Camila’s new neighbors earned a median household income of $27,030—about a quarter of what Park Slope residents earned. In the Bronx, 34 percent of households, and at least 42 percent of children, lived below the federal poverty level. The most battle-scarred of boroughs ranked last of all sixty-two New York counties for health and welfare and was home to the single poorest Congressional district in the entire nation the year Alonso was born. Despite its widespread destitution, the Bronx had recently outpaced Manhattan and Brooklyn in a real estate surge, and home sales had risen 35 percent. Real estate developers saw blight as opportunity. Taxpayers had recently spent nearly a billion dollars subsidizing the new Yankee Stadium—rather than housing, health, education, or welfare—to add sheen to its $2.5 billion baseball franchise, the most valuable sports team in the country. New multilane thoroughfares that encircled the stadium did little to separate its colossus from the surrounding squalor. Just a quick walk from the ticket booth, where season tickets could run tens of thousands of dollars, was Sherman Avenue, Camila’s new address.

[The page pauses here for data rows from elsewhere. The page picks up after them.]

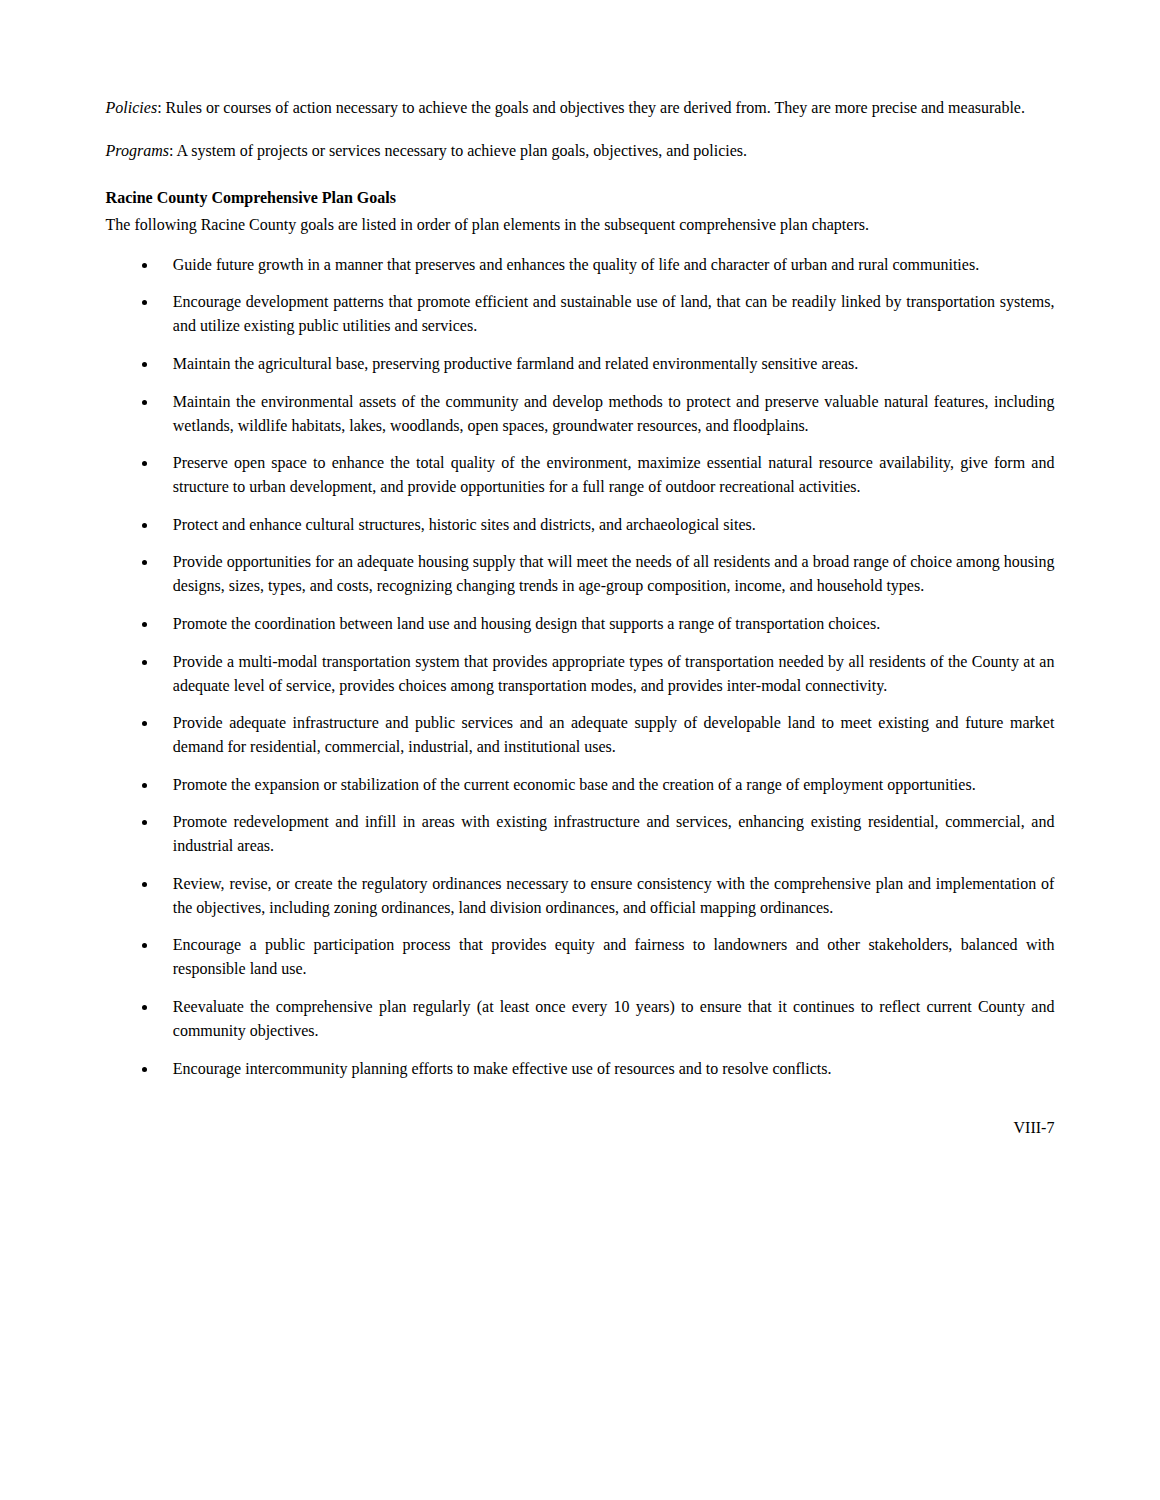Policies: Rules or courses of action necessary to achieve the goals and objectives they are derived from. They are more precise and measurable.
Programs: A system of projects or services necessary to achieve plan goals, objectives, and policies.
Racine County Comprehensive Plan Goals
The following Racine County goals are listed in order of plan elements in the subsequent comprehensive plan chapters.
Guide future growth in a manner that preserves and enhances the quality of life and character of urban and rural communities.
Encourage development patterns that promote efficient and sustainable use of land, that can be readily linked by transportation systems, and utilize existing public utilities and services.
Maintain the agricultural base, preserving productive farmland and related environmentally sensitive areas.
Maintain the environmental assets of the community and develop methods to protect and preserve valuable natural features, including wetlands, wildlife habitats, lakes, woodlands, open spaces, groundwater resources, and floodplains.
Preserve open space to enhance the total quality of the environment, maximize essential natural resource availability, give form and structure to urban development, and provide opportunities for a full range of outdoor recreational activities.
Protect and enhance cultural structures, historic sites and districts, and archaeological sites.
Provide opportunities for an adequate housing supply that will meet the needs of all residents and a broad range of choice among housing designs, sizes, types, and costs, recognizing changing trends in age-group composition, income, and household types.
Promote the coordination between land use and housing design that supports a range of transportation choices.
Provide a multi-modal transportation system that provides appropriate types of transportation needed by all residents of the County at an adequate level of service, provides choices among transportation modes, and provides inter-modal connectivity.
Provide adequate infrastructure and public services and an adequate supply of developable land to meet existing and future market demand for residential, commercial, industrial, and institutional uses.
Promote the expansion or stabilization of the current economic base and the creation of a range of employment opportunities.
Promote redevelopment and infill in areas with existing infrastructure and services, enhancing existing residential, commercial, and industrial areas.
Review, revise, or create the regulatory ordinances necessary to ensure consistency with the comprehensive plan and implementation of the objectives, including zoning ordinances, land division ordinances, and official mapping ordinances.
Encourage a public participation process that provides equity and fairness to landowners and other stakeholders, balanced with responsible land use.
Reevaluate the comprehensive plan regularly (at least once every 10 years) to ensure that it continues to reflect current County and community objectives.
Encourage intercommunity planning efforts to make effective use of resources and to resolve conflicts.
VIII-7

The minivan carrying Camila, her son, and her possessions turned down Sherman, parallel to the Concourse, and slowed past the neoclassical façade of what had been Taft High School. Stanley Kubrick had graduated from Taft in 1945. The last class to receive diplomas there was in 2008, the year it was shut down as a failing school. In the neighborhood schools that remained open, less than 13 percent of kids performed at grade level. Low academic performance and lasting health issues were a common hallmark of a childhood spent in an overcrowded home. In New York, more than 280,000 apartments were overcrowded, and that number was constantly on the rise—up 18 percent from the year before.